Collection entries
********

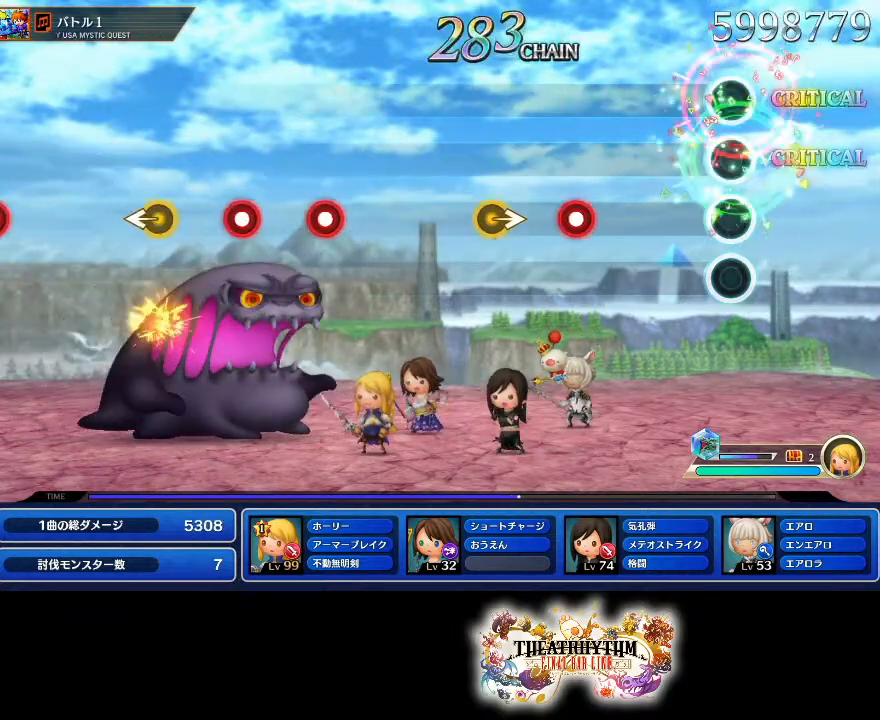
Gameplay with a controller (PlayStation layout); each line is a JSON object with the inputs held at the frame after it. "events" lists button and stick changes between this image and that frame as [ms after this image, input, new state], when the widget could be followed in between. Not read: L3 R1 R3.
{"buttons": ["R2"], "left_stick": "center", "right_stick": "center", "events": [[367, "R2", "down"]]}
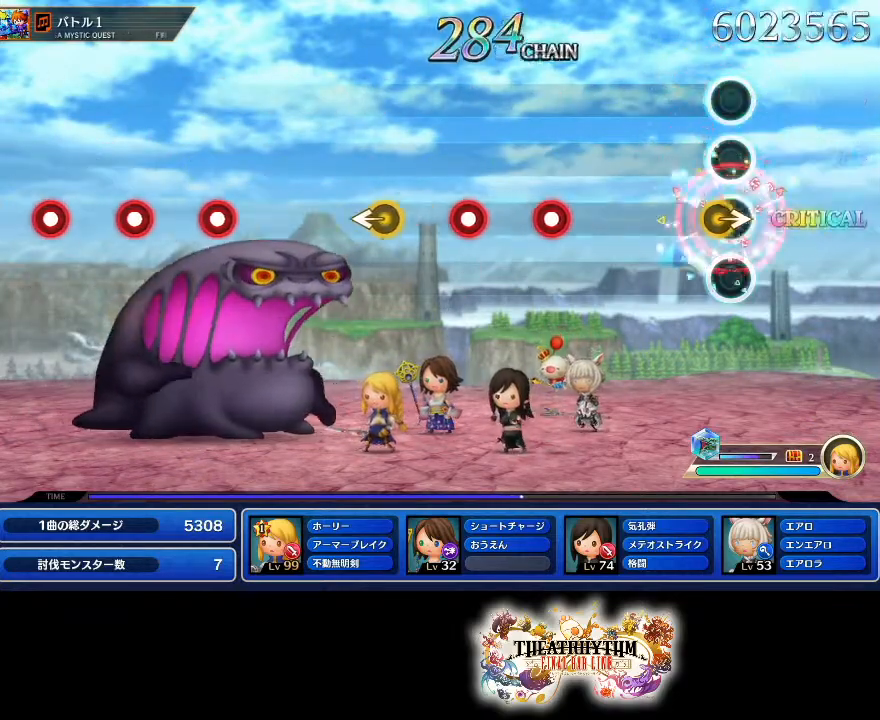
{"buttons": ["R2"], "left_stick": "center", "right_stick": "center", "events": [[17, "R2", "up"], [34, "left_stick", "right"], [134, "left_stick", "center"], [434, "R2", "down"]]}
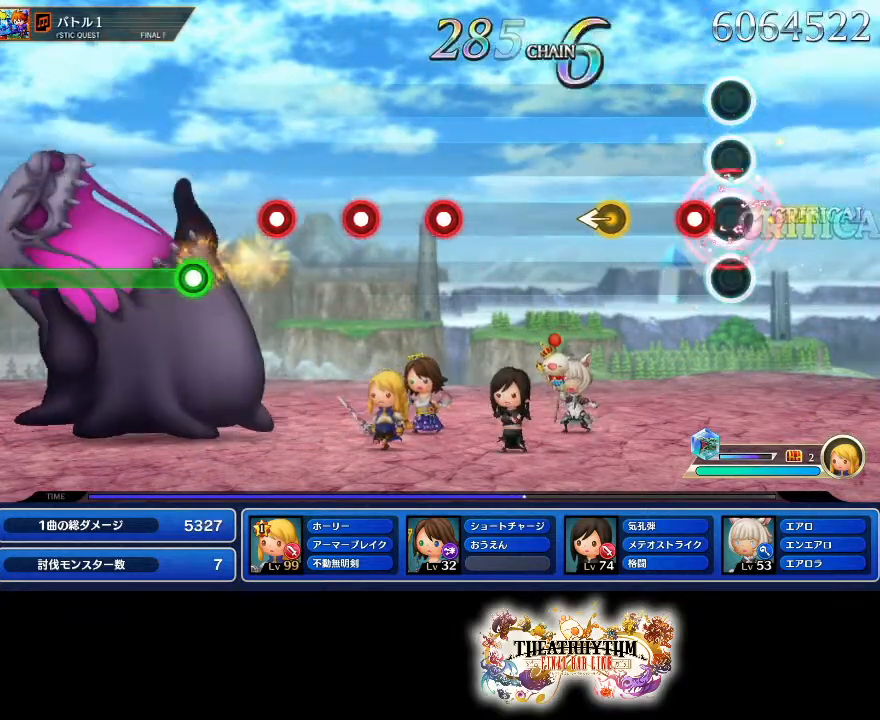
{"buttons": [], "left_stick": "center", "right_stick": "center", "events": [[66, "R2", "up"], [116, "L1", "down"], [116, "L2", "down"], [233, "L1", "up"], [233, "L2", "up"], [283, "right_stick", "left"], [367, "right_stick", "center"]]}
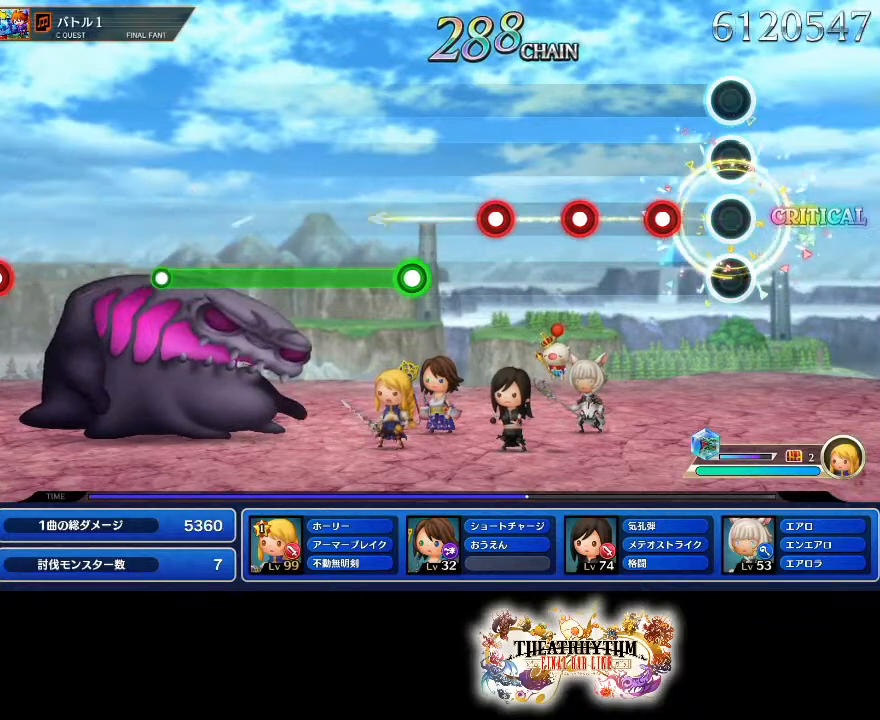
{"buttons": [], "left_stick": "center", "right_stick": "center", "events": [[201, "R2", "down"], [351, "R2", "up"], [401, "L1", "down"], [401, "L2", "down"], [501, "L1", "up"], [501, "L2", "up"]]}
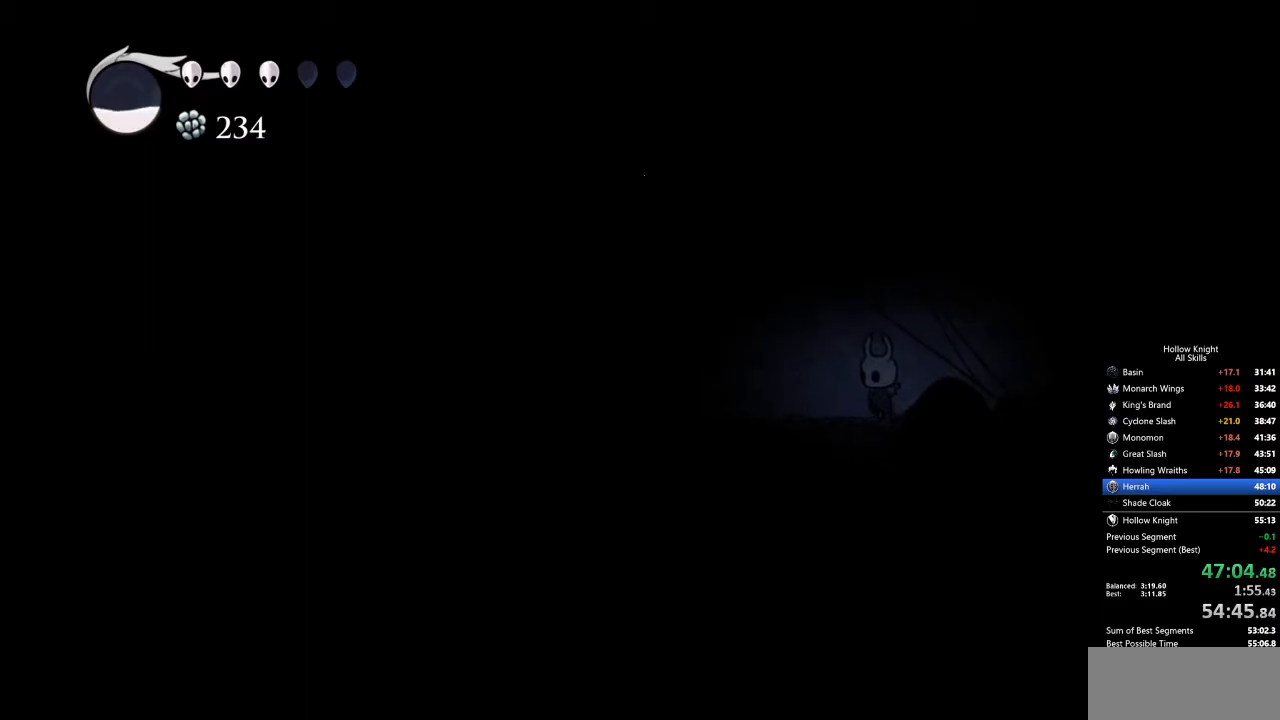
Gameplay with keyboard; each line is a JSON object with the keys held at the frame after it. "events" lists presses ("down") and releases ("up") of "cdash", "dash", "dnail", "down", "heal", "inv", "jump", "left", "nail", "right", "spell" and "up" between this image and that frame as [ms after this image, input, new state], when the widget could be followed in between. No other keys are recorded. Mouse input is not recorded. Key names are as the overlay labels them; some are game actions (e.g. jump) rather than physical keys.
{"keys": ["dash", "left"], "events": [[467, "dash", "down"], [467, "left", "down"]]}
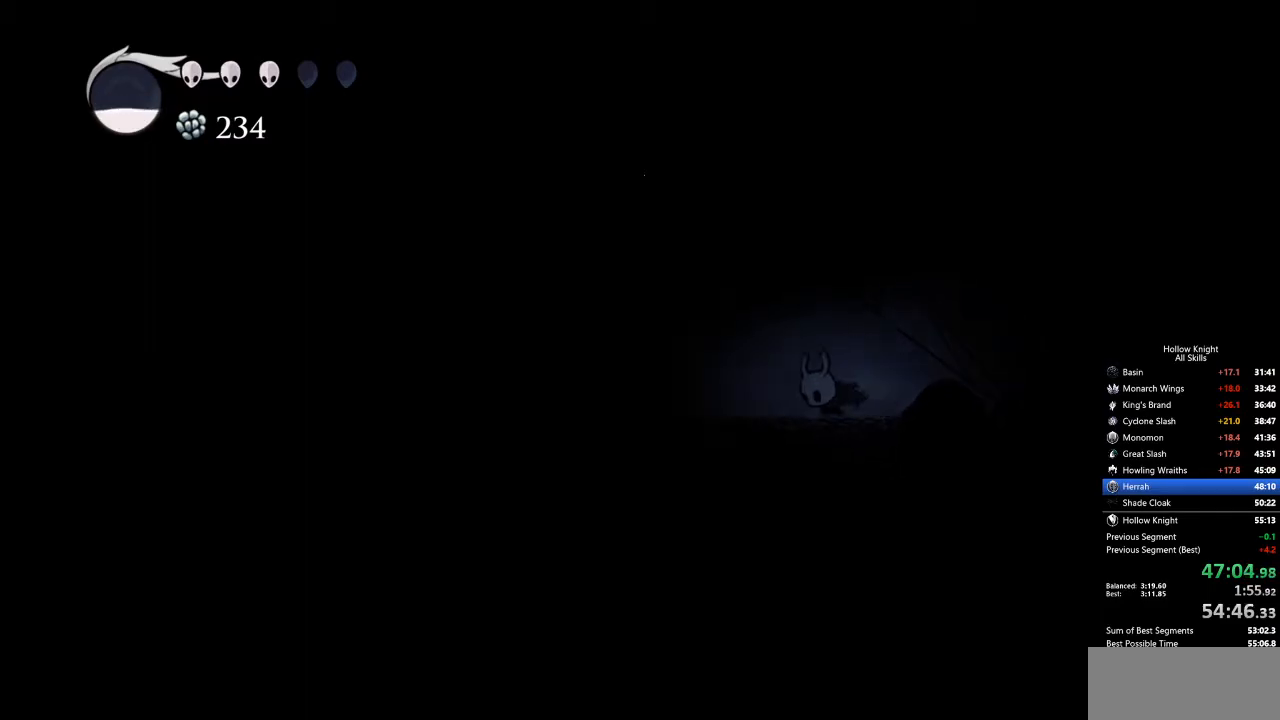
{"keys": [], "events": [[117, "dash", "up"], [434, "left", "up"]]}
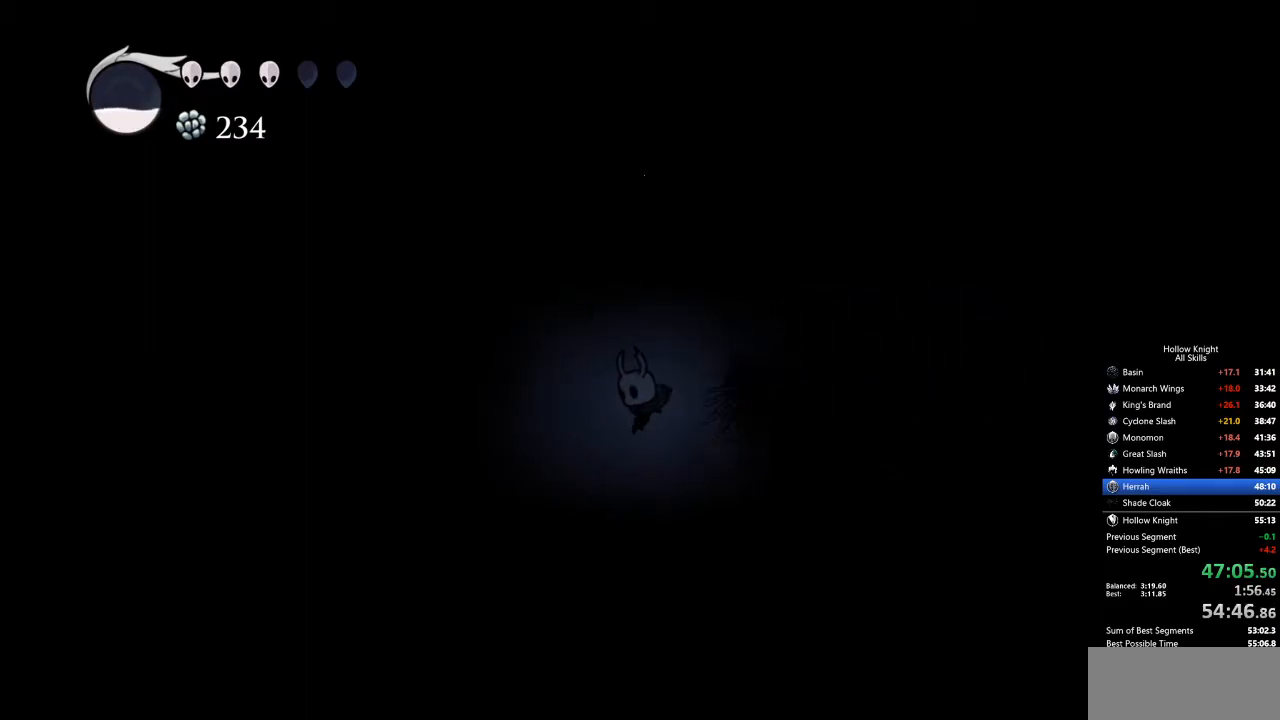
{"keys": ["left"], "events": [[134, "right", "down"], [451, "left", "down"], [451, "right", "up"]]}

********

*Problem description*: Copy out every entry above, character for character, excluding pictures.

*Answer box*:
Gameplay with a controller (PlayStation layout); each line is a JSON object with the inputs held at the frame after it. "events" lists button and stick changes between this image and that frame as [ms after this image, input, new state], when the widget could be followed in between. Not read: L3 R1 R3.
{"buttons": ["R2"], "left_stick": "center", "right_stick": "center", "events": [[367, "R2", "down"]]}
{"buttons": ["R2"], "left_stick": "center", "right_stick": "center", "events": [[17, "R2", "up"], [34, "left_stick", "right"], [134, "left_stick", "center"], [434, "R2", "down"]]}
{"buttons": [], "left_stick": "center", "right_stick": "center", "events": [[66, "R2", "up"], [116, "L1", "down"], [116, "L2", "down"], [233, "L1", "up"], [233, "L2", "up"], [283, "right_stick", "left"], [367, "right_stick", "center"]]}
{"buttons": [], "left_stick": "center", "right_stick": "center", "events": [[201, "R2", "down"], [351, "R2", "up"], [401, "L1", "down"], [401, "L2", "down"], [501, "L1", "up"], [501, "L2", "up"]]}
Gameplay with keyboard; each line is a JSON object with the keys held at the frame after it. "events" lists presses ("down") and releases ("up") of "cdash", "dash", "dnail", "down", "heal", "inv", "jump", "left", "nail", "right", "spell" and "up" between this image and that frame as [ms after this image, input, new state], when the widget could be followed in between. No other keys are recorded. Mouse input is not recorded. Key names are as the overlay labels them; some are game actions (e.g. jump) rather than physical keys.
{"keys": ["dash", "left"], "events": [[467, "dash", "down"], [467, "left", "down"]]}
{"keys": [], "events": [[117, "dash", "up"], [434, "left", "up"]]}
{"keys": ["left"], "events": [[134, "right", "down"], [451, "left", "down"], [451, "right", "up"]]}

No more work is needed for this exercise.